A vacancy sign is seen outside of a rental apartment in Vancouver on Thursday. Vacancies have reached 3.7 per cent in the city this year – ‘the highest level seen in 30 years,’ according to CMHC.Jennifer Gauthier/The Globe and Mail
Canada’s rental market is softening, but not nearly enough to make housing feel affordable for many tenants, according to the Canada Mortgage and Housing Corporation.
The national vacancy rate for purpose-built rentals has jumped to more than 3 per cent in 2025 compared with 1.5 per cent just two years prior, according to the report released on Thursday. CMHC said that while rent prices continue trending upwards overall – often among larger, more livable units – the pace of increases has slowed, even as landlords dangle more incentives.
Nationally, rents rose just above 5 per cent on average to $1,550 for a two-bedroom unit, compared with the record 8 per cent in 2023, the crown corporation found.
In Vancouver, vacancies reached 3.7 per cent – “the highest level seen in 30 years,” CMHC deputy chief economist, Tania Bourassa-Ocho said.
New purpose-built rentals, completed since 2022, in Toronto had vacancy rates as high as 7 per cent, reflecting intense rental competition between new buildings and a large stock of investor-owned condos. A majority of those rentals offered at least one incentive such as one to two months of free rent.
“Are tenants really getting some relief? Yes and no,” Ms. Bourassa-Ocho said. While prices have fallen, relief is more limited when you’re looking at units for lower-income levels geared at younger people, where the need is more important.”
Weaker demand caused by slower population growth and immigration cuts has partly led to record levels of new supply and driven a softer market. In addition, more young people are delaying moving out or continue living with roommates amid higher youth unemployment.
Some of the same factors have strained affordability.
This summer, unemployment for those aged 15 to 24 reached the highest level since 2010 (excluding the first years of the pandemic). And while vacancy is rising across the entire spectrum of rental inventory, including the cheapest units for the first time in a decade, the more affordable apartments still have the lowest vacancy rate overall, said Ms. Bourassa-Ocho. Bigger, more livable units are also generally hard to find.
Rents for two-bedroom units, for example, grew more than 7 per cent in Montreal to $1,346, and 6.7 per cent in Halifax to $1,826, about double the growth rate the previous year. While some of the increases were driven by landlords maximizing allowable rent caps, worsening rent-to-income ratios were also a prime driver in places such as Halifax and Montreal, said Ms. Bourassa-Ocho.
Outside of purpose-built rentals, the rental condo market has been dominated by “dog crate condos,” driving down rent prices, said Ron Butler, the founder of Butler Mortgage in Toronto. “The two bedrooms are still very expensive and harder to come by.”
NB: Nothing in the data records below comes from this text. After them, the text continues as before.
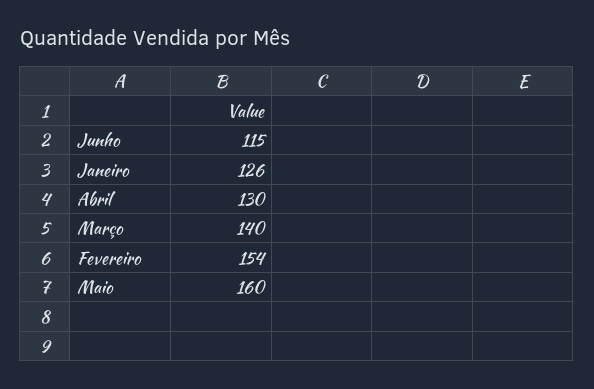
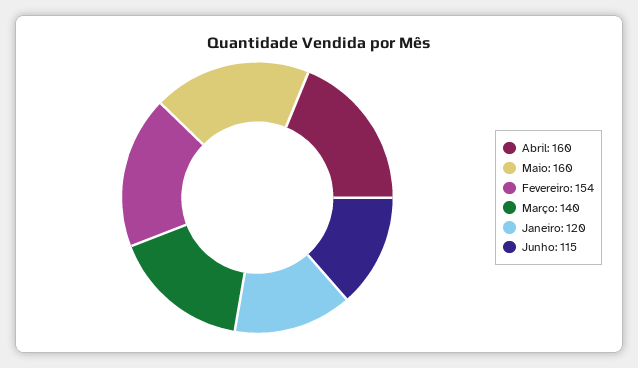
  {
    "Junho": 115,
-   "Janeiro": 126,
+   "Janeiro": 120,
-   "Abril": 130,
+   "Abril": 160,
    "Março": 140,
    "Fevereiro": 154,
    "Maio": 160
  }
Canada’s rental market has gotten cheaper, but that won’t last
Between 28,000 to 30,000 condo units are expected to be completed in 2026 in the GTA with a majority in the 600-square-foot or smaller range, said Mr. Butler. Purpose-built rentals do include more two-bedroom stock, with about 6,000 such units scheduled to complete in Toronto over the next two years, but supply of these larger units remains far below demand.
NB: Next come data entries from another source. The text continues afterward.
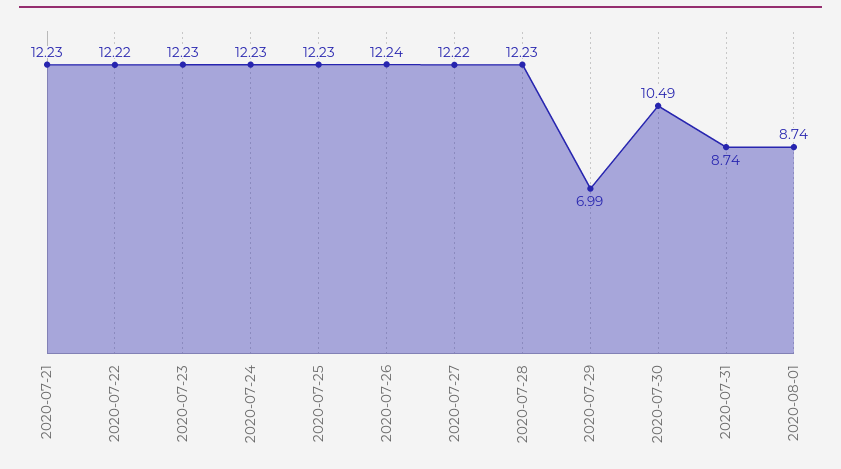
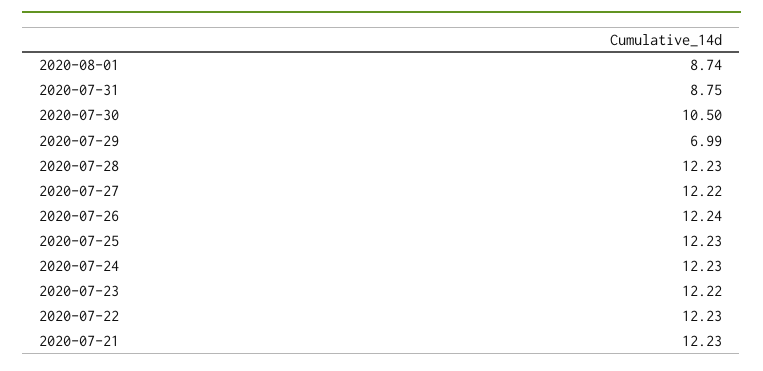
  {
    "2020-07-21": 12.23,
-   "2020-07-22": 12.22,
+   "2020-07-22": 12.23,
-   "2020-07-23": 12.23,
+   "2020-07-23": 12.22,
    "2020-07-24": 12.23,
    "2020-07-25": 12.23,
    "2020-07-26": 12.24,
    "2020-07-27": 12.22,
    "2020-07-28": 12.23,
    "2020-07-29": 6.99,
-   "2020-07-30": 10.49,
+   "2020-07-30": 10.5,
-   "2020-07-31": 8.74,
+   "2020-07-31": 8.75,
    "2020-08-01": 8.74
  }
When 25-year-old Aditi Lohtia recently began hunting for a two-bedroom condo that she could share with a roommate, everyone was talking about how much rents were falling, she said. But when she actually started her search, “everything was the same as in 2023 in downtown.”
She eventually landed on a unit well above $3,000. “Nothing has gone up significantly, but also nothing has really gone down significantly,” she said.
“There’s very few buildings in Toronto that actually have good two-bedroom layouts,” said Toronto realtor Jenelle Tremblett. Though she has seen deals under $3,000 for those types of units further out of the downtown core and across older stock, in the city centre, “you’re looking at $3,500 to $3,700.”
For condos that have been sitting vacant for 30 days or more, Ms. Tremblett said she regularly drafts offers $100 to $150 lower than the listing price for the monthly rent, and renters do have more leverage to negotiate.
Many renters might also be relieved to see that landlords aren’t tacking on rent increases when their lease is up for renewal. “We’ve certainly heard of an uptick in landlords offering to forgo rent increases throughout the middle and end of the year as they seek to incentivize current renters to remain in place,” Rentals.ca product manager David Aizikov said in an email. With depressed demand set to continue in 2026, he expects a continuation of this trend.
Ms. Tremblett said renters definitely have more room to negotiate than a couple of years ago but prices haven’t fallen to anywhere near COVID-era levels.
“We’re still far away from a context where the rental market is affordable,” said Ms. Bourassa-Ocho. “Tenants that are moving are still paying more than tenants that are sitting in their apartments … but they’re not paying as much as they were last year.”